[Exercise prompt] Print every entry below exactly, leaving out the pictures.

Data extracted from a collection
"""
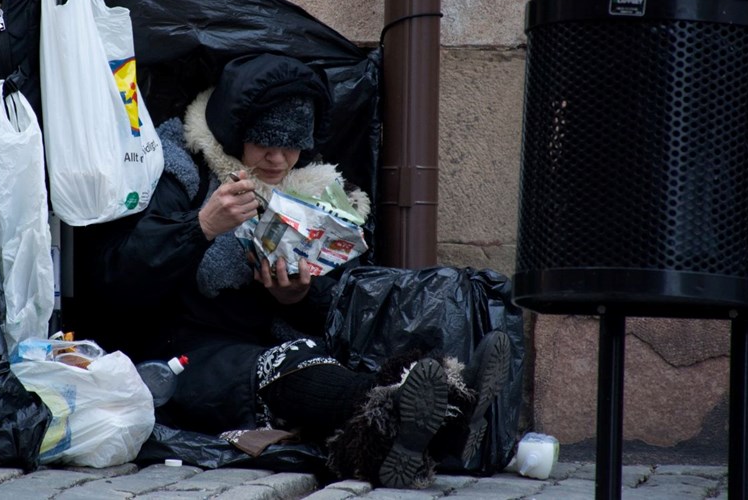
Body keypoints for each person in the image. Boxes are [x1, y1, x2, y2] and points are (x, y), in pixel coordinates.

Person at [72, 53, 511, 489]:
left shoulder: (314, 188)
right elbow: (115, 281)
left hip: (279, 338)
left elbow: (333, 295)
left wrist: (299, 297)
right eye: (266, 144)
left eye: (292, 146)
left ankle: (426, 414)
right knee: (290, 363)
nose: (280, 160)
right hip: (181, 352)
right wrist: (201, 227)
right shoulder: (178, 169)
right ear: (233, 132)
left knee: (339, 344)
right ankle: (450, 414)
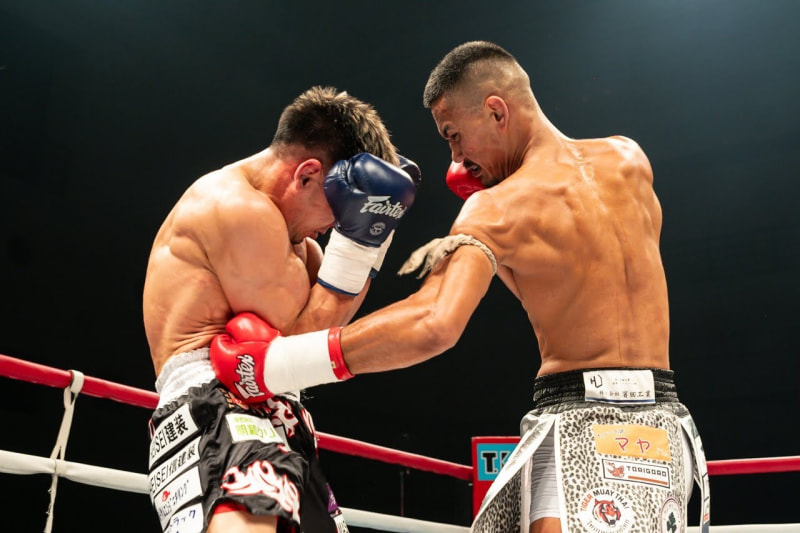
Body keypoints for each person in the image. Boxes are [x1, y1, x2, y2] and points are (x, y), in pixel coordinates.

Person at [209, 42, 710, 533]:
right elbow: (577, 280)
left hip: (587, 431)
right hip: (664, 425)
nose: (456, 157)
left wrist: (277, 364)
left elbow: (433, 322)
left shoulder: (497, 208)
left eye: (453, 135)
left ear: (496, 111)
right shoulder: (629, 160)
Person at [142, 85, 420, 533]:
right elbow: (296, 348)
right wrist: (359, 244)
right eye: (341, 208)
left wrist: (373, 240)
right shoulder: (238, 209)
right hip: (216, 407)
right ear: (308, 174)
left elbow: (326, 330)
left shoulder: (299, 242)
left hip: (279, 415)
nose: (337, 225)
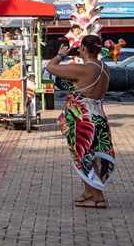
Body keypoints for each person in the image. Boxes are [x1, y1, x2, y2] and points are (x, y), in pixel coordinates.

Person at [45, 35, 116, 209]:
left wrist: (61, 55)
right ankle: (89, 192)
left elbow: (50, 67)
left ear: (83, 48)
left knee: (86, 156)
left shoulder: (84, 69)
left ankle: (98, 197)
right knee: (91, 155)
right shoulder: (104, 67)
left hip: (84, 119)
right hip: (98, 116)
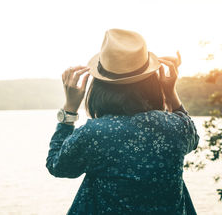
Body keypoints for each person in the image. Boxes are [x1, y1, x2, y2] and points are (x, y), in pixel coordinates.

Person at [46, 29, 199, 214]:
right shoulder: (175, 128)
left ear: (100, 85)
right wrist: (170, 92)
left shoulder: (95, 133)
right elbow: (192, 137)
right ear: (151, 81)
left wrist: (69, 108)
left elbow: (58, 166)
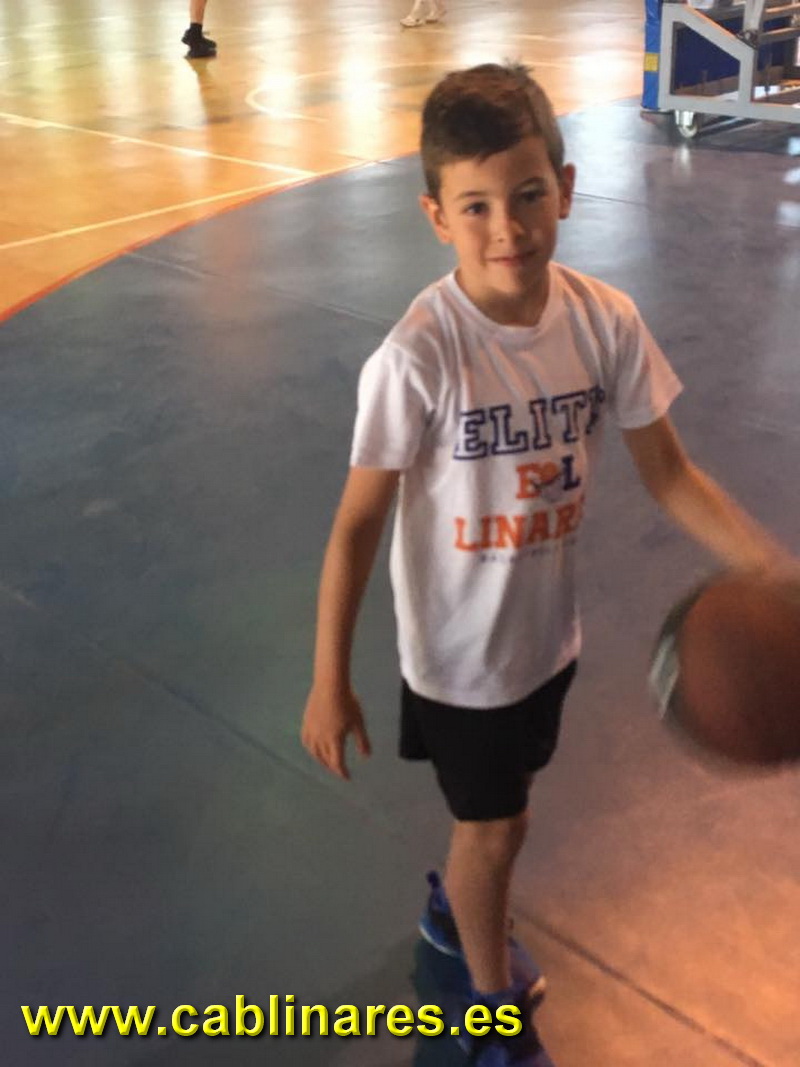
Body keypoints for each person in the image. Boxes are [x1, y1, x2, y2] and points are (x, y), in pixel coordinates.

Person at [300, 63, 793, 1067]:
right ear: (436, 216)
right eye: (476, 206)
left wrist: (771, 567)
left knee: (504, 815)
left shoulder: (603, 321)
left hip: (543, 641)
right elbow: (356, 524)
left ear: (565, 189)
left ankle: (456, 911)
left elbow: (670, 473)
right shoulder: (418, 356)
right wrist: (327, 676)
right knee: (492, 829)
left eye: (527, 195)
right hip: (460, 663)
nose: (508, 228)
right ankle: (488, 1010)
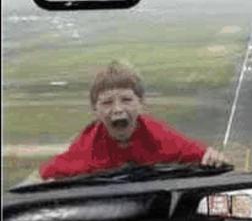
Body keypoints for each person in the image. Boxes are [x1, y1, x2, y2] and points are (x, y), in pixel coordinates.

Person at [39, 61, 227, 180]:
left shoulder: (160, 137)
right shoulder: (86, 148)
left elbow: (205, 156)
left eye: (126, 100)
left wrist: (213, 158)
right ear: (95, 110)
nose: (117, 109)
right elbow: (46, 174)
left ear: (141, 103)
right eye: (107, 102)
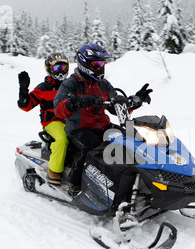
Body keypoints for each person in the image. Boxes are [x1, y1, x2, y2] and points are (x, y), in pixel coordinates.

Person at [54, 43, 153, 195]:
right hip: (79, 129)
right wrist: (73, 102)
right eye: (96, 64)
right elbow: (58, 109)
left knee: (132, 139)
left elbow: (115, 107)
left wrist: (136, 100)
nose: (100, 67)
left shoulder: (103, 84)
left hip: (102, 126)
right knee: (92, 147)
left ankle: (137, 179)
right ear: (84, 63)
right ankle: (75, 184)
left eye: (102, 63)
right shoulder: (70, 84)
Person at [17, 53, 70, 185]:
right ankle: (54, 172)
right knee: (62, 139)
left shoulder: (70, 85)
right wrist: (23, 90)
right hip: (53, 122)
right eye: (57, 68)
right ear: (49, 69)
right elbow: (26, 106)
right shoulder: (44, 88)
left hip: (71, 120)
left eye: (63, 68)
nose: (61, 72)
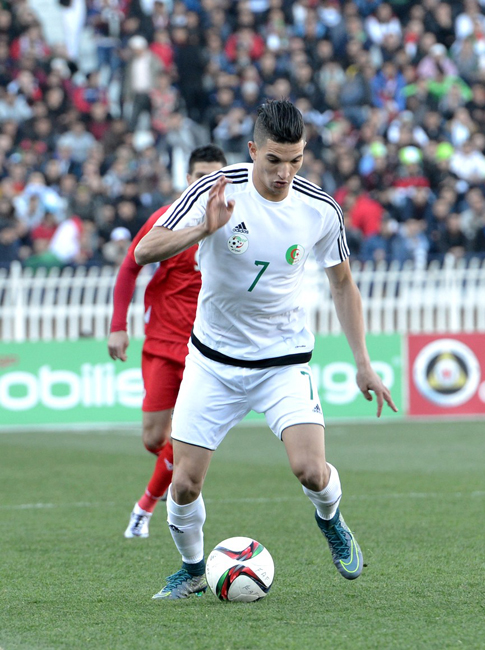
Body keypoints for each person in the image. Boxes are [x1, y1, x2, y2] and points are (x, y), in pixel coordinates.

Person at [135, 100, 396, 600]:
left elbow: (343, 285)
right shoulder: (216, 190)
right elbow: (144, 251)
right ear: (253, 150)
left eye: (296, 160)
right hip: (213, 362)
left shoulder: (320, 209)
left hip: (283, 362)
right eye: (274, 160)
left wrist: (363, 363)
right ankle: (192, 568)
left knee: (311, 471)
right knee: (184, 483)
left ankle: (332, 521)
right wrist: (202, 231)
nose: (285, 172)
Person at [109, 145, 228, 539]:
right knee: (154, 438)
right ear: (189, 179)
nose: (208, 185)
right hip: (161, 342)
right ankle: (172, 471)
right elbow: (130, 266)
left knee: (183, 440)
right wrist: (118, 324)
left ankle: (144, 508)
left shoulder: (239, 223)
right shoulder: (167, 220)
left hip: (206, 350)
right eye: (200, 177)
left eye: (216, 177)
"""
[Response to this exercise]
Body keypoints for each person in the image. Boxes are [x1, y1, x2, y2] and points are (x, y), in pixel coordinates.

Person at [72, 53, 511, 489]:
left shoulder: (314, 188)
right elbow: (115, 281)
left hip: (279, 338)
left elbow: (333, 295)
left wrist: (299, 297)
right eye: (266, 144)
left eye: (292, 146)
left ankle: (426, 414)
right knee: (290, 363)
nose: (280, 160)
right hip: (181, 352)
right wrist: (201, 227)
right shoulder: (178, 169)
right ear: (233, 132)
left knee: (339, 344)
right ankle: (450, 414)
Body keypoints for each person in the image. Boxes are [x1, y1, x2, y2] and points are (x, y), in pixel coordinates.

Person at [209, 42, 710, 533]:
right elbow: (577, 280)
left hip: (587, 431)
right hip: (664, 425)
nose: (456, 157)
left wrist: (277, 364)
left elbow: (433, 322)
left shoulder: (497, 208)
left eye: (453, 135)
left ear: (496, 111)
right shoulder: (629, 160)
Person at [142, 85, 420, 533]:
right elbow: (296, 348)
right wrist: (359, 244)
right eye: (341, 208)
left wrist: (373, 240)
right shoulder: (238, 209)
right hip: (216, 407)
right ear: (308, 174)
left elbow: (326, 330)
left shoulder: (299, 242)
left hip: (279, 415)
nose: (337, 225)
Body keypoints for each person in the image. Boxes are [x1, y1, x2, y2] and points are (x, y), in pixel coordinates.

Person at [45, 35, 116, 209]:
left wrist: (61, 55)
right ankle: (89, 192)
left elbow: (50, 67)
left ear: (83, 48)
left knee: (86, 156)
left shoulder: (84, 69)
left ankle: (98, 197)
right knee: (91, 155)
right shoulder: (104, 67)
left hip: (84, 119)
right hip: (98, 116)
Body keypoints for each person in the image. Boxes are [x1, y1, x2, y2] and points are (x, y), in pixel coordinates.

Person at [46, 29, 199, 214]:
right shoulder: (175, 128)
left ear: (100, 85)
right wrist: (170, 92)
left shoulder: (95, 133)
right elbow: (192, 137)
right ear: (151, 81)
left wrist: (69, 108)
left elbow: (58, 166)
Body keypoints for each person in the image. Boxes are [x1, y1, x2, y2] and points are (x, y), in pixel coordinates.

Person at [300, 63, 793, 1067]:
right ear: (436, 216)
right eye: (476, 206)
left wrist: (771, 567)
left knee: (504, 815)
left shoulder: (603, 321)
left hip: (543, 641)
right elbow: (356, 524)
left ear: (565, 189)
left ankle: (456, 911)
left elbow: (670, 473)
right shoulder: (418, 356)
right wrist: (327, 676)
right knee: (492, 829)
left eye: (527, 195)
right hip: (460, 663)
nose: (508, 228)
right ankle: (488, 1010)
Body keypoints for each person in the image. Boxes are [x1, y1, x2, y2] and points are (x, y), in pixel coordinates.

Person at [39, 61, 227, 180]:
left shoulder: (160, 137)
right shoulder: (86, 148)
left elbow: (205, 156)
left eye: (126, 100)
left wrist: (213, 158)
right ear: (95, 110)
nose: (117, 109)
right elbow: (46, 174)
left ear: (141, 103)
right eye: (107, 102)
Body keypoints for each person in the image. Boxes are [x1, y1, x2, y2] and points are (x, y), in pixel coordinates.

Person at [54, 43, 153, 195]:
right hip: (79, 129)
right wrist: (73, 102)
right eye: (96, 64)
right elbow: (58, 109)
left knee: (132, 139)
left elbow: (115, 107)
left wrist: (136, 100)
nose: (100, 67)
left shoulder: (103, 84)
left hip: (102, 126)
right knee: (92, 147)
left ankle: (137, 179)
right ear: (84, 63)
right ankle: (75, 184)
left eye: (102, 63)
right shoulder: (70, 84)
Person at [17, 53, 70, 185]:
right ankle: (54, 172)
right knee: (62, 139)
left shoulder: (70, 85)
right wrist: (23, 90)
right hip: (53, 122)
right eye: (57, 68)
right ear: (49, 69)
right elbow: (26, 106)
right shoulder: (44, 88)
left hip: (71, 120)
left eye: (63, 68)
nose: (61, 72)
Body keypoints for each person in the image. Boxes are [x1, y1, x2, y2] and points are (x, y), in pixel coordinates.

Person at [135, 100, 396, 600]:
left elbow: (343, 285)
right shoulder: (216, 190)
right elbow: (144, 251)
right ear: (253, 150)
left eye: (296, 160)
right hip: (213, 362)
left shoulder: (320, 209)
left hip: (283, 362)
right eye: (274, 160)
left wrist: (363, 363)
right ankle: (192, 568)
left knee: (311, 471)
right knee: (184, 483)
left ankle: (332, 521)
right wrist: (202, 231)
nose: (285, 172)
Person at [109, 145, 228, 539]:
right knee: (154, 438)
right ear: (189, 179)
nose: (208, 185)
right hip: (161, 342)
right ankle: (172, 471)
right elbow: (130, 266)
left knee: (183, 440)
right wrist: (118, 324)
left ankle: (144, 508)
left shoulder: (239, 223)
right shoulder: (167, 220)
left hip: (206, 350)
right eye: (200, 177)
left eye: (216, 177)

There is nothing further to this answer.